Conservative care includes rest, thermal therapy, external supports, hydrocortisone (1%) or lidocaine ointment (2.5%), pulsed phonophoresis, and gentle quadriceps exercises. Thermal therapy may be in the form of hydrocollator packs, or silicone gel wrap both applied over adequate protective toweling for 10-15 minutes, p.r.n. pain and prior to gentle exercises. Steroid/lidocaine pulsed phonophoresis may be administered b.i.d., or t.i.d., p.r.n. pain per physician choice. An appropriate knee support may be worn during walking activity as needed. To modulate moderately severe pain, interferential current therapy may be administered. Care should be taken to position the electrode around the genicular articulation in such a manner as to achieve a cross sectional point of current interference at the approximate center of the patella being treated. The transfer of current should also involve the greatest current density by the superimposed current at the potential space between the posterior surface of the patella and the anterior surface of the genicular components. With the achievement of adequate milliamperage in the carrier currents, the superimposed current should assume an elliptical ovoid within the geometric spacial configuration of the patellofemoral space. This will better ensure adequate exposure of appropriate knee components to this therapeutic process.

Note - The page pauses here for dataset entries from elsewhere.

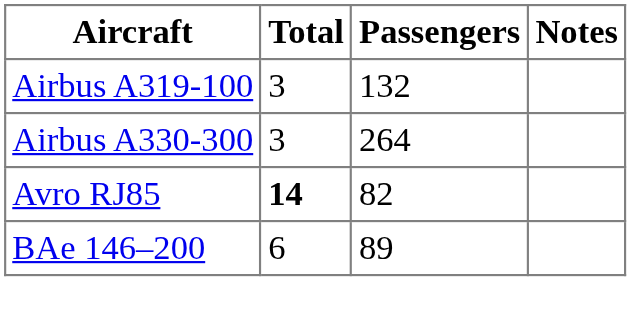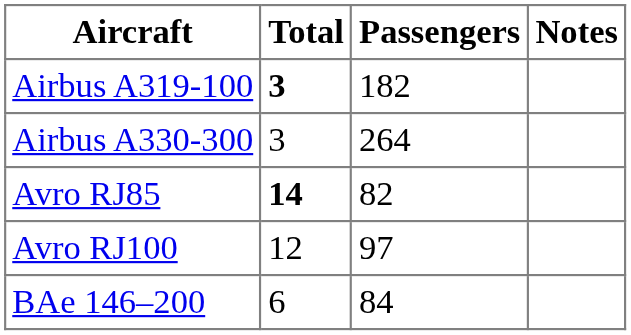Airbus A319-100 | Total: normal -> bold
Airbus A319-100 | Passengers: 132 -> 182
+ row: Avro RJ100 | 12 | 97
BAe 146–200 | Passengers: 89 -> 84
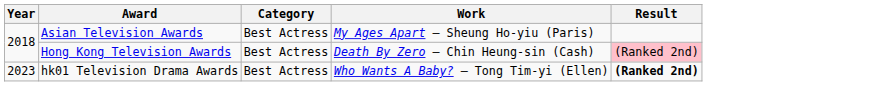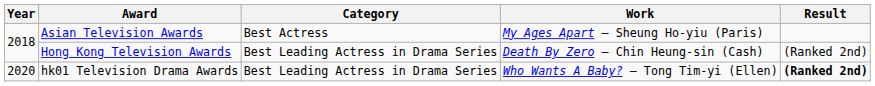Hong Kong Television Awards | Category: Best Actress -> Best Leading Actress in Drama Series
Hong Kong Television Awards | Result: pink background -> no background
hk01 Television Drama Awards | Year: 2023 -> 2020
hk01 Television Drama Awards | Category: Best Actress -> Best Leading Actress in Drama Series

Of course, motion and positions which impose painful loads on the knee components such as stair climbing, squatting, etc., are forbidden. Appropriate quadriceps exercises may be found in texts which deal with this subject. Conservative care should be limited to the early stages of development of this problem. If it has progressed to a moderately advanced stage of osteoarthritic change, it should be referred for orthopedic surgical consultation.

References

Davis RV. Therapeutic Modalities for the Clinical Health Sciences, 2nd Edition, Library of Congress Card #TXU, 389-661, 1989.

Goss. Gray's Anatomy, 26th Edition, Lea & Febiger.

Griffin JE and Karselis TC. Physical Agents for Physical Therapists, 2nd ed. Springfield: Thomas Publishers, 1982.

Krusen, Kottke, Ellwood. Handbook of Physical Medicine & Rehabilitation, 2nd ed. Philadelphia: Saunders Publishers, 1971.

Schriber WA. A Manual of Electrotherapy, 4th ed. Philadelphia: Lea & Febiger Publishers, 1975.

Turek. Orthopedics, Principles & Practice, 3rd ed. Lippincott.